POPzilla Goes Back to the Future

POPzilla's Ryan Batcheller and Sam Carter, the nerd-culture mavens responsible for last year's Tim Burton tribute, have followed up that dynamite show with another exhibition at Rothick Art Haus. “TIME after TIME: A Tribute to Time Travel in Pop Culture” is an ode to the Michael J. Fox-starring Back to the Future trilogy. If you're a fan of those films, I expect you'll be thrilled. I was never enchanted by the them, however, and if you feel the same way, you may be less likely to think this exhibition is on par with the previous show.

Let me get the best of the Back to the Future fandom out of the way first: Michael Matsumoto's W8AMINIT combines three time-period-specific Marty McFlys with the clock-tower face, flux capacitor and LED readouts. It's a fine piece that would make a great cover for the 30th-anniversary boxed set; I chuckled at the Oedipal horror of Lea Thompson putting the moves on Fox in Jeff Delgado's digital cartoon Parked; look for Brandon Starr's very cool lenticular print, The McFly Kids. Move left or right, and all but Marty disappear; Brandi Dimino's rustic Café is a triptych of the Delorean with diner/Zone/saloon backdrops laser-engraved onto wood panels; lastly, Zack Gracia's Hoverboard, with Marty's cuffed jeans and basketball shoes in the frame, the bright colors of the board contrasting with a phantasmal background haze of green and LEDs.

# USING THE INFORMATION
1 > Extract the passage of the time-travel exhibition review from "Let me get the" to "green and LEDs.".
2 > For each statement below, state whether it agrees with the time-travel exhibition review, answering yes or no and quoting the words of the review that decide it. (a) The exhibition is being held at Rothick Art Haus. (b) Brandi Dimino's Café has its backdrops laser-engraved onto wood panels. (c) Brandon Starr's The McFly Kids is a digital cartoon.
3 > Proceed with the time-travel exhibition review, picking up after its final sentence.

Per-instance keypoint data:

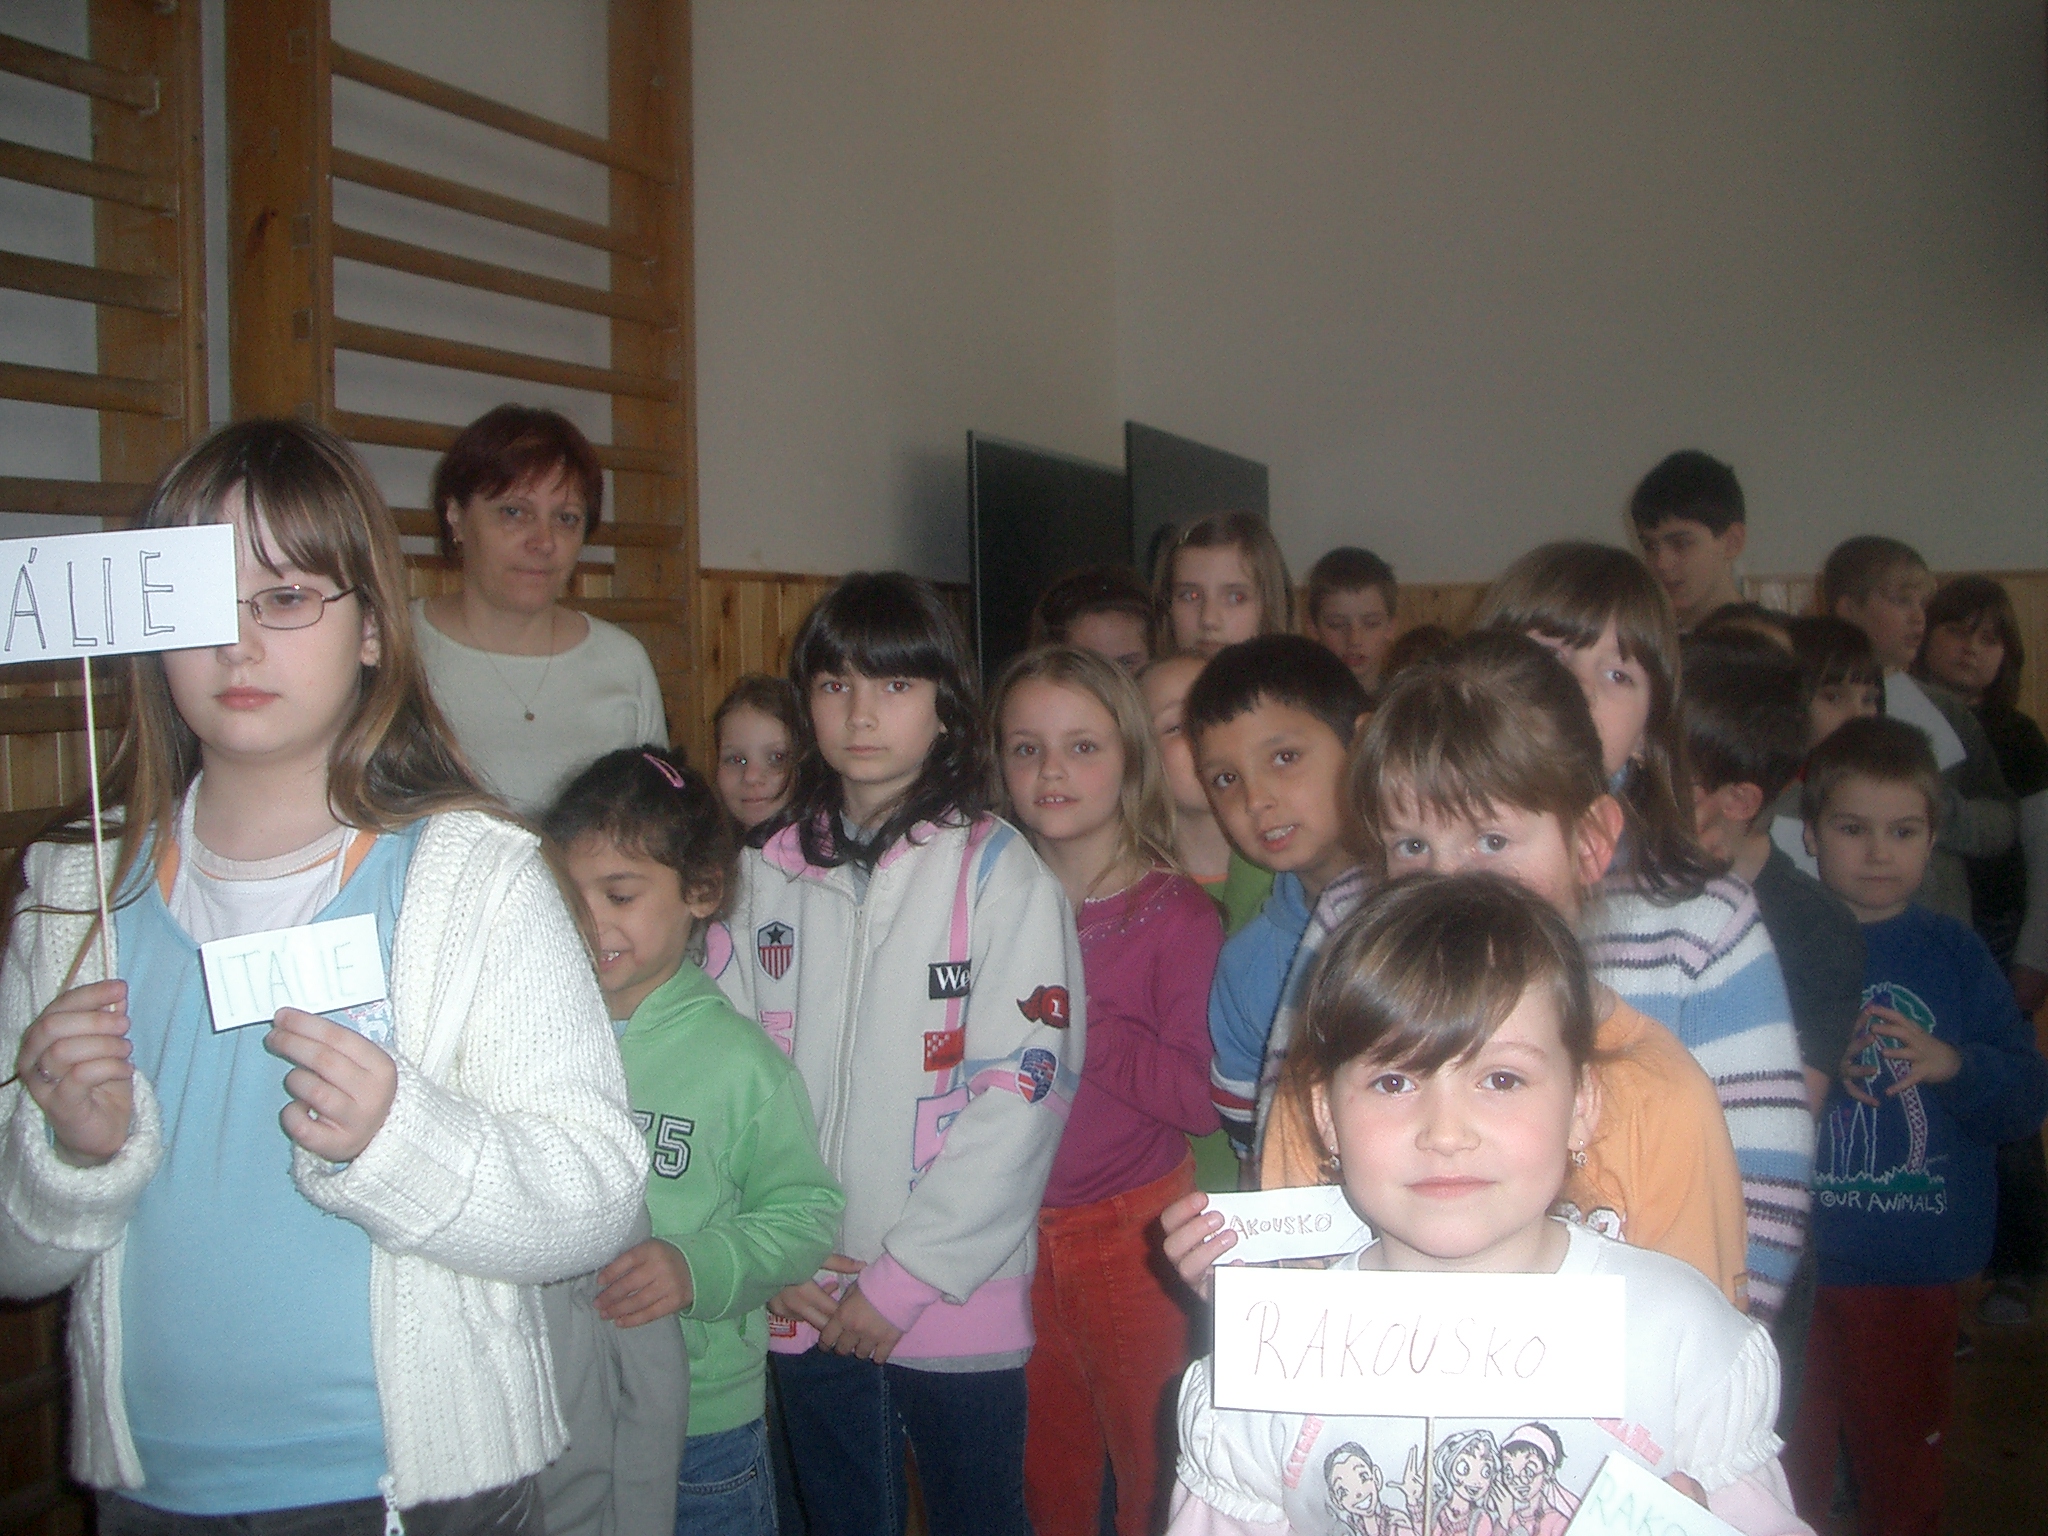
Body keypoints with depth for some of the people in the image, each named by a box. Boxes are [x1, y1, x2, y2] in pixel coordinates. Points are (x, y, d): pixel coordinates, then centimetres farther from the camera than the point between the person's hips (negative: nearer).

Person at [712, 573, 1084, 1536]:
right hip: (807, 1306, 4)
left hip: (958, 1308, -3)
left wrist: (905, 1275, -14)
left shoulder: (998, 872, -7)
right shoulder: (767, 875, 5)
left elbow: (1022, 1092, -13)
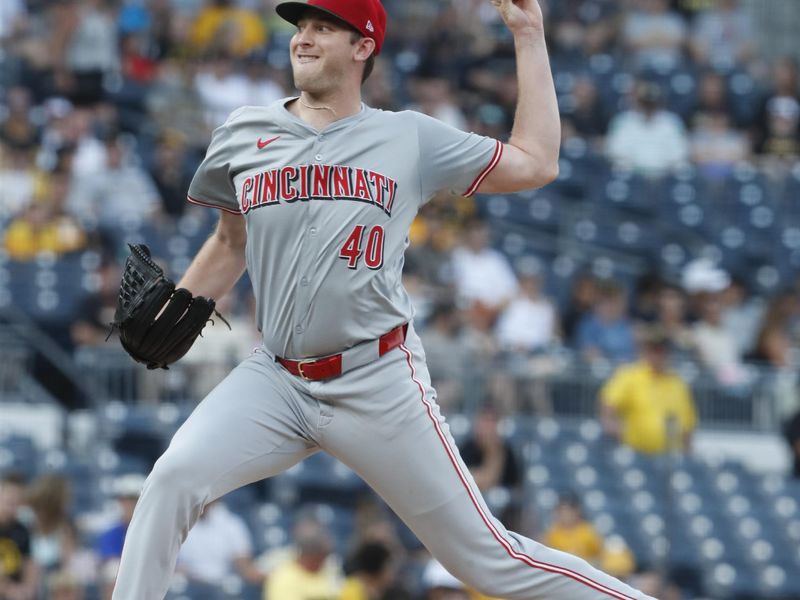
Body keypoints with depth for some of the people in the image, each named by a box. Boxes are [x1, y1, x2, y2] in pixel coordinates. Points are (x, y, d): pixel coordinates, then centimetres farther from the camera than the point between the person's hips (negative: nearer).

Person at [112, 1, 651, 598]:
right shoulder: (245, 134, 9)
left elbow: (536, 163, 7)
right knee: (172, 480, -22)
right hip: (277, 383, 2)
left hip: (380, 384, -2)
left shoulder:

# ANSWERS PROVIDED
1 >
Let me get the best of the Back to the Future fandom out of the way first: Michael Matsumoto's W8AMINIT combines three time-period-specific Marty McFlys with the clock-tower face, flux capacitor and LED readouts. It's a fine piece that would make a great cover for the 30th-anniversary boxed set; I chuckled at the Oedipal horror of Lea Thompson putting the moves on Fox in Jeff Delgado's digital cartoon Parked; look for Brandon Starr's very cool lenticular print, The McFly Kids. Move left or right, and all but Marty disappear; Brandi Dimino's rustic Café is a triptych of the Delorean with diner/Zone/saloon backdrops laser-engraved onto wood panels; lastly, Zack Gracia's Hoverboard, with Marty's cuffed jeans and basketball shoes in the frame, the bright colors of the board contrasting with a phantasmal background haze of green and LEDs.

2 >
(a) Yes: "another exhibition at Rothick Art Haus."
(b) Yes: "diner/Zone/saloon backdrops laser-engraved onto wood panels."
(c) No: "Brandon Starr's very cool lenticular print, The McFly Kids."

3 >
Those taking more risks with their choices include Austin Haynes; his A Most Excellent Supper is a Da Vinci parody with characters from Bill & Ted's Excellent Adventure, but with the stroke of genius: It's digitally printed on metal. There's a lot going on in Anabelle Dimang's imaginative watercolor-and-ink An Army Matches on it's Stomach. Titled after a (misspelled) Napoleon quote, Dimang's work riffs on the Ziggy Piggy scene from Bill & Ted, Jacques-Louis David's iconic painting, and then throws in an ice cream pun for good measure. I was wholly charmed by Layal Idriss' petite watercolor, TARDIS Umbrella, with its row of yellow stars hanging by strings above the mini blue raingear and the tip a tiny blue police box.

Kudos for branching out go to Where It Started, Jemely and Jeremy Jayme's vision of Booker and Elizabeth from the video game Bioshock Infinite. A dinosaur licks its chops in Luke Flowers' tongue-in-cheek Wrong Place, Wrong Time, as cartoon versions of Bill and Ted, Marty and Doc Brown, and Rod Taylor holding a dead Moorlock from the 1960 version of The Time Machine, all standing in front of a junk pile of their demolished, crash-landed time machines. I wish I owned Chris Williams' exquisite, acrylic on wood Día de los Muertos-esque TARDIS, complete with delicate fez-hatted skull poking out from the glowing doors. Bimal Gorajia's snarky revamp poster for Midnight in Paris substitutes the names of the actors for the artists they played, save Owen Wilson (who no one takes seriously as an artist, anyway). Last, but not least, I bow before the talented Tracie Cotta: Her two dioramas—Adventure in Time and Space's TARDIS floating through the white flecks of painted stars and It's an Excellent Adventure After All, her mash-up of Bill & Ted and Disneyland's It's a Small World—are superbly inspired.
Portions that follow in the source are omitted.